Casey Affleck won a Golden Globe for his lead role in Manchester by the Sea. The trophy significantly raises his odds for receiving an Oscar nomination—along with the film’s near universal acclaim from film critics and its respectable box office.
With Manchester by the Sea, writer-director Kenneth Lonergan has fashioned a character study in disappointment, loss and muddling through. Affleck fully inhabits his aimless protagonist, Lee, an inarticulate man who could have figured in an ‘80s Springsteen song. Toiling as an apartment building janitor in Boston (Casey’s accent is far superior to brother Ben’s in Live by Night), Lee shovels snow, fixes drains, calks tubs and shrugs his way through work unless a tenant gets needlessly nasty. Then he’ll fire back. He drinks alone in bars, grows paranoid, can’t respond to conversation but can start a fight.

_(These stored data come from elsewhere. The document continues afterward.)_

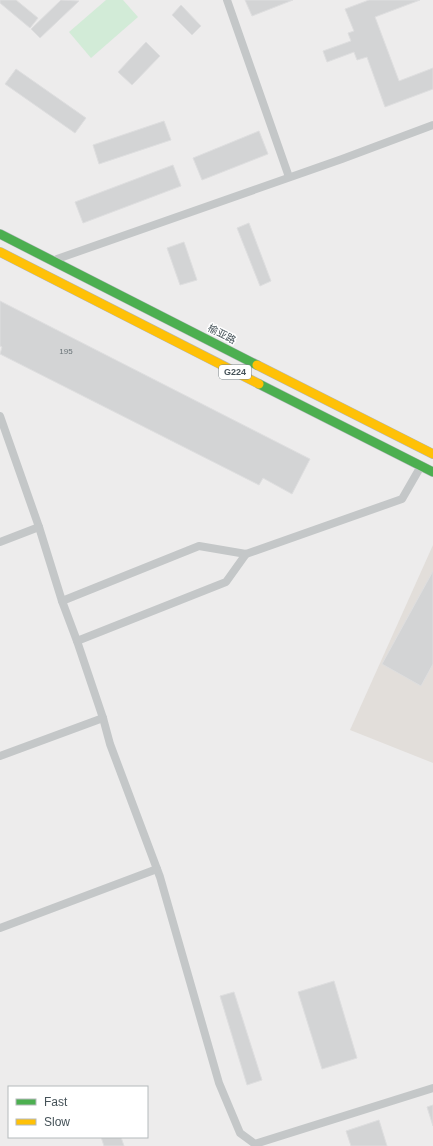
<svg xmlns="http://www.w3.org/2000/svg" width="433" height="1146" font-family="Helvetica,'Noto Sans SC',sans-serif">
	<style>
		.commercial { fill: #e2deda }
		.green { fill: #d2ebd7 }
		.building { fill: #d3d4d5; stroke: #dededf }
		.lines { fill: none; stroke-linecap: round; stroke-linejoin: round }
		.fast-casing { stroke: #b2b7bb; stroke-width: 10 }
		.slow-casing { stroke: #b2b7bb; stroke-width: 10 }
		.lane { stroke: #c4c7c8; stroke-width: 8 }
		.fast { stroke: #4caf50; stroke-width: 9 }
		.slow { stroke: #ffc107; stroke-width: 9 }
		.labels { text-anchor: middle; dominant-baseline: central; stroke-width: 3; stroke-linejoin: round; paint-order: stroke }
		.number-label { font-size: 8px; fill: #6a7478 }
		.shield { fill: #fff; stroke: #7d868a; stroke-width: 1 }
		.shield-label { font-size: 9px; font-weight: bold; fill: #455258 }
		.street-label { font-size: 10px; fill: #455258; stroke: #fff }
	</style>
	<rect width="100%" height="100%" fill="#edecec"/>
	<polygon class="commercial" points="433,545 433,763 350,730"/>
	<polygon class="green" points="106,0 123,0 138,17 91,58 69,32"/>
	<g class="building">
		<polygon points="0,0 16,0 38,18 30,28 0,3"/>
		<polygon points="61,0 79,1 40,38 31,29"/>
		<polygon points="245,0 293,0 252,16"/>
		<polygon points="369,0 420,0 375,17 399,81 433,68 433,89 385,107 367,57 357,60 354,52 327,62 323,51 351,41 348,33 354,31 345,9"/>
		<polygon points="181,5 201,26 192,35 172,15"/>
		<polygon points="146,42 160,56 132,85 118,72"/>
		<polygon points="16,69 86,118 75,133 5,84"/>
		<polygon points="164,121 171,140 99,164 93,145"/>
		<polygon points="259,131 268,154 202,180 193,158"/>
		<polygon points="173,165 181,186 83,223 75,202"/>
		<polygon points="249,223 271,281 260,286 237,228"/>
		<polygon points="184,242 197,280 180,285 167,248"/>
		<polygon points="0,301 310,459 292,494 263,478 259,485 0,354 2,347 0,346"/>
		<polygon points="433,571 433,664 421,686 382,664"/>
		<polygon points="334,981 357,1058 322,1069 298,992"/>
		<polygon points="234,992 262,1080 247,1085 220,996"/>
		<polygon points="433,1105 433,1126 427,1107"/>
		<polygon points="379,1120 387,1146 351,1146 346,1131"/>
		<polygon points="101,1137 121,1137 124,1146 104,1146"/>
	</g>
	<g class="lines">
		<defs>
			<g id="fast">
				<polyline points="0,234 257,365"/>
				<polyline points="259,384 433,472"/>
			</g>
			<g id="slow">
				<polyline points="0,252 259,384"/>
				<polyline points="257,365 433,454"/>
			</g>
		</defs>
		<use href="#fast" class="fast-casing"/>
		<use href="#slow" class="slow-casing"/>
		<g class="lane">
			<polyline points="227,0 289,177"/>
			<polyline points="57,259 342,159 433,125"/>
			<polyline points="0,416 39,527 62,601 77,641 103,718 110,744 160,877 219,1083 240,1133 255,1144 433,1088"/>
			<polyline points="0,542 39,527"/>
			<polyline points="62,601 199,546 246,554 402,499 421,466"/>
			<polyline points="77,641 226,582 246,554"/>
			<polyline points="0,756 103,718"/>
			<polyline points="0,928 157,869"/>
		</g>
		<use href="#fast" class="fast"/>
		<use href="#slow" class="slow"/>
	</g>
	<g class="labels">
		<g class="number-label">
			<text x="66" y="351">195</text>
		</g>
		<rect class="shield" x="219" y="365" width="32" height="14" rx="3"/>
		<g class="shield-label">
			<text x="235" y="372">G224</text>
		</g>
		<g class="street-label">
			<text transform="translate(222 334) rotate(27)">榆亚路</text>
		</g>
	</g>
	<rect x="8" y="1086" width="140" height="52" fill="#ffffff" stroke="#b5babc"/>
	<rect x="16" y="1099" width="20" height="6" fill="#4caf50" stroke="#b5babc"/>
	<text x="44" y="1106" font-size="12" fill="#455258">Fast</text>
	<rect x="16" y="1119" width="20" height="6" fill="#ffc107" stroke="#b5babc"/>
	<text x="44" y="1126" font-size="12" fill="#455258">Slow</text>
</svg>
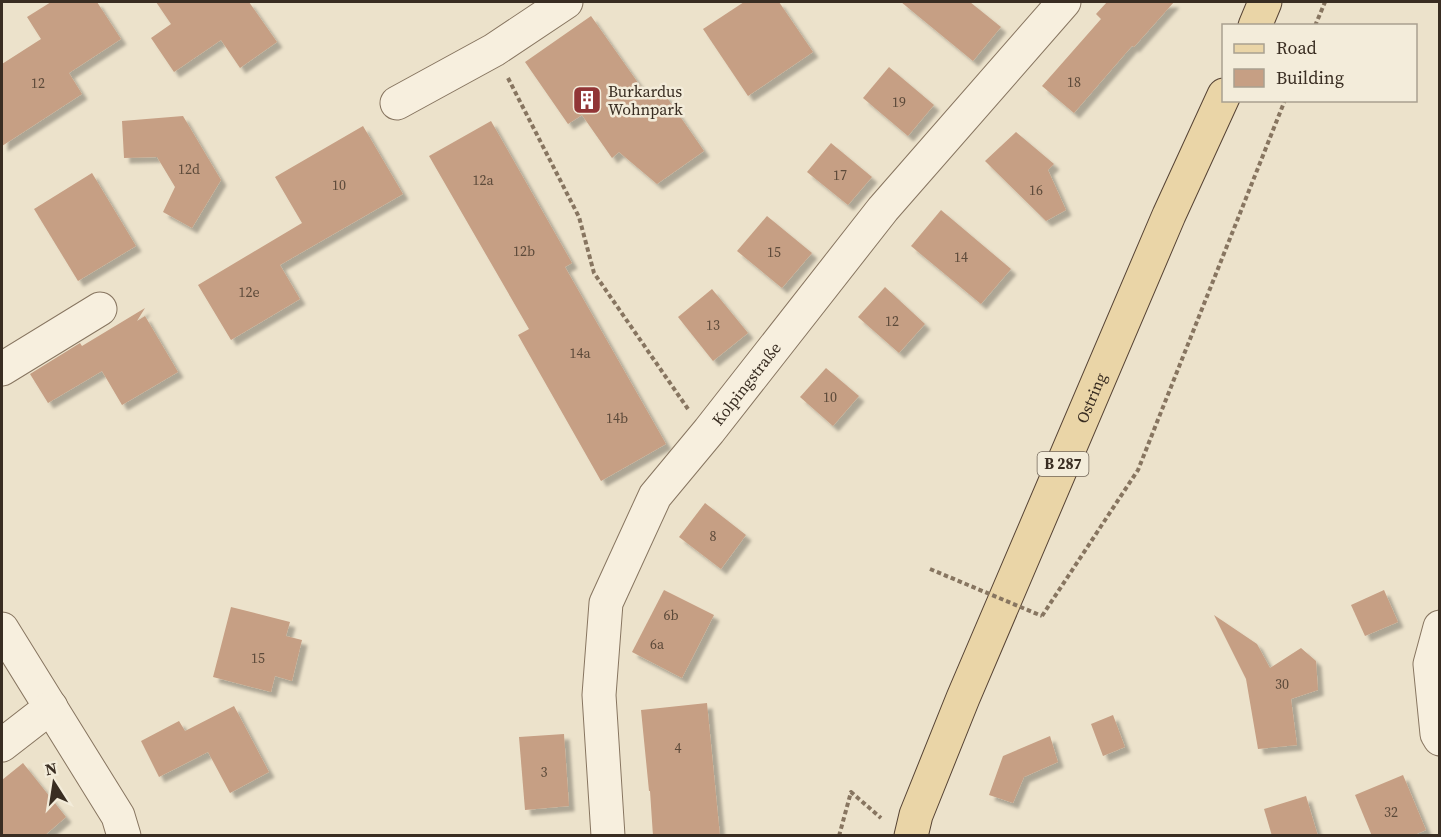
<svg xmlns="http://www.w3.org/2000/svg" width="1441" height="837" font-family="'Source Serif 4',serif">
<defs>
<filter id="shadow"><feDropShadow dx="5.5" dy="5.5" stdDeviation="1.5" flood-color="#0004"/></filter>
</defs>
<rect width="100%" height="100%" fill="#ece2cb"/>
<g fill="#c69f84" filter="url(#shadow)">
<polygon points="51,2 97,2 121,39 69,73 82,94 2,146 2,64 41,39 27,17"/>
<polygon points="156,2 249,2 277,42 240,68 221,40 174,72 151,38 171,24"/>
<polygon points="744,2 779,2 813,52 748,96 703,29"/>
<polygon points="901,2 970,2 1001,27 973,61"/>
<polygon points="1107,2 1174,2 1134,47 1132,46 1074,113 1042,86 1101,19 1096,14"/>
<polygon points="591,16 648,97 661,89 704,151 657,184 619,152 612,158 582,115 568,124 525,62"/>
<polygon points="889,67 934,105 908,136 863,98"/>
<polygon points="183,116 221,180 192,228 163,212 175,187 157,157 124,158 122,121"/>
<polygon points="491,121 572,263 565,267 666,444 601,481 518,335 529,329 429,156"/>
<polygon points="363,126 403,194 280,265 300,299 231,340 198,285 302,223 275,177"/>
<polygon points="1016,132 1054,164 1048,170 1066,210 1046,221 985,161"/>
<polygon points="831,143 872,177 848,205 807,172"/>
<polygon points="92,173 136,246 78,281 34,209"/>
<polygon points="941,210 1011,269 981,304 911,246"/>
<polygon points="767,216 812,253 782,288 737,251"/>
<polygon points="885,287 925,324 899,353 858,317"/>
<polygon points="712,289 748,333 713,361 678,317"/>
<polygon points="145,308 137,321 145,316 178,372 122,405 102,371 48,403 30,374 80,343 82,346"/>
<polygon points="826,368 859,396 833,426 800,397"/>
<polygon points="705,503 746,535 721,569 679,537"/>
<polygon points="664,590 714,615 682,678 632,652"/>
<polygon points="1384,590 1398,622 1365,636 1351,605"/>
<polygon points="231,607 290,622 286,636 302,640 292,681 275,676 271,692 213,677"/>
<polygon points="1214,615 1257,644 1270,668 1301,648 1316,661 1318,690 1291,699 1297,745 1258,749 1246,679"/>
<polygon points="707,703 720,836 653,836 650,791 649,791 641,710"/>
<polygon points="234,706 269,772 230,793 208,752 159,777 141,741 179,721 185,731"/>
<polygon points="1113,715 1125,747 1103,756 1091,724"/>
<polygon points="564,734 569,806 525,810 519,737"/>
<polygon points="1050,736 1058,762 1024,777 1013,803 989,795 1003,756"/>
<polygon points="23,763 66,817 44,836 2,836 2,780"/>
<polygon points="1403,775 1426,830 1412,836 1372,836 1355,795"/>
<polygon points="1306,796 1318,836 1272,836 1264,809"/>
</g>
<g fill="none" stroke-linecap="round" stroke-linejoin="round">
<g stroke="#877560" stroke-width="35">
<g id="minor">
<polyline points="397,103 494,50 566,2"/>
<polyline points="2,369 100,309"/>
<polyline points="1440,627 1430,664 1437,734 1440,739"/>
<polyline points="2,629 118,816 124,836"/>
<polyline points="2,745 51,707"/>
<path id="s1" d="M608,836L599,695L606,603L655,496L709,431L883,209L1064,2"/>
</g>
</g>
<g stroke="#564334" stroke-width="35">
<g id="major">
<polyline points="1255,26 1265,2"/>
<path id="s2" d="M911,836L916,815L963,698L1169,215L1224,95"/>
</g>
</g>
<g stroke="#877560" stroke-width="4" stroke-dasharray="4.5 3" stroke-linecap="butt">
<polyline points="1315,26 1325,2"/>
<polyline points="508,78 579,217 594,273 688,409"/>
<polyline points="1042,616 1138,470 1285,100"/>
<polyline points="839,836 851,792 881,818"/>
</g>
<use href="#minor" stroke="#f7efde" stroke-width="33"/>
<use href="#major" stroke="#ead5a7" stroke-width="33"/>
<polyline stroke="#877560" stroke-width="4" stroke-dasharray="4.5 3" stroke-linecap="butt" points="930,569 1042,616"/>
</g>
<defs>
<g id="building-square" transform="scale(1.5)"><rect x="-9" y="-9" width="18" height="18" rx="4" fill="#913536" stroke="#f3ecda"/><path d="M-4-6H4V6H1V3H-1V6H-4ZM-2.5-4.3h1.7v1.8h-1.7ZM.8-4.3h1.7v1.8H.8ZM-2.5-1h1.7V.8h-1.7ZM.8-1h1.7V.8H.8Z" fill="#fff"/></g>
</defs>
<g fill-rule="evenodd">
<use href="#building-square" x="587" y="100"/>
</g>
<g text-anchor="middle" stroke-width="5" stroke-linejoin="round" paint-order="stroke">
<g font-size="14" fill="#5c4a3a">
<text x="1074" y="87">18</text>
<text x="38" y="88">12</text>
<text x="899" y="107">19</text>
<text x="189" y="174">12d</text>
<text x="840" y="180">17</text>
<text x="483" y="185">12a</text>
<text x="339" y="190">10</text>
<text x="1036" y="195">16</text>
<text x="524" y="256">12b</text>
<text x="774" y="257">15</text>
<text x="961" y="262">14</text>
<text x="249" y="297">12e</text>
<text x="892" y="326">12</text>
<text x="713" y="330">13</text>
<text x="580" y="358">14a</text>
<text x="830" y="402">10</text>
<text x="617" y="423">14b</text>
<text x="713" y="541">8</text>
<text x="671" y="620">6b</text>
<text x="657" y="649">6a</text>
<text x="258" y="663">15</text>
<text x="1282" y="689">30</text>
<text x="678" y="753">4</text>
<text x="544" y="777">3</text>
<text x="1391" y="817">32</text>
</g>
<rect fill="#f3ecda" stroke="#716659" stroke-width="1.5" x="1037.5" y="452" width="51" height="24" rx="4.5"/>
<g font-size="15" font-weight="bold" fill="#392d22">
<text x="1063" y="469">B 287</text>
</g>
<g font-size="16" fill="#392d22" stroke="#f3ecda" text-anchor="start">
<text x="608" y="97">Burkardus<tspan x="608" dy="18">Wohnpark</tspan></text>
</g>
<g font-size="16" fill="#392d22" stroke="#f3ecda">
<text dy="6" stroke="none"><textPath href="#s1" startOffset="496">Kolpingstraße</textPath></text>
<text dy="6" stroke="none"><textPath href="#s2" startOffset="474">Ostring</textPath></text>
</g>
</g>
<rect width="1441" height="837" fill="none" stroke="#392d22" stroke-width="6"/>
<rect x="1222" y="24" width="195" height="78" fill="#f3ecda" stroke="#a9a090" stroke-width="1.5"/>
<rect x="1234" y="44" width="30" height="9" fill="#ead5a7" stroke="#a9a090" stroke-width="1.5"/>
<text x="1276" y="54" font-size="18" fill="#392d22">Road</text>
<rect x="1234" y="69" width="30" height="18" fill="#c69f84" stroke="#a9a090" stroke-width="1.5"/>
<text x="1276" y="84" font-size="18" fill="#392d22">Building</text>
<g transform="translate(54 783) rotate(348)" stroke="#f3ecda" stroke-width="4.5" paint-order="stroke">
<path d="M0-4.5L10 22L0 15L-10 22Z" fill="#392d22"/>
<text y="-9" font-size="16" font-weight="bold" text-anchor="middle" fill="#392d22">N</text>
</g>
</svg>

One day a phone call interrupts the monotony of his life. His brother had a heart attack. Lee arrives back home in the small town of Manchester but too late by half an hour. His brother is dead. Lee begins to sort through the debris of a life just ended and examine the ruins of his own past.
Affleck’s role demands no charisma, no grand professions of passion or heroism—and yet must have gravity and sympathy. Lee is a tragic figure, we learn through flashbacks that fill a significant amount of screen-time, and a numb callous covers his pain. Affleck deserves a nod from the Academy’s nominating committee. It will be interesting to see who will be his competitors for Best Actor.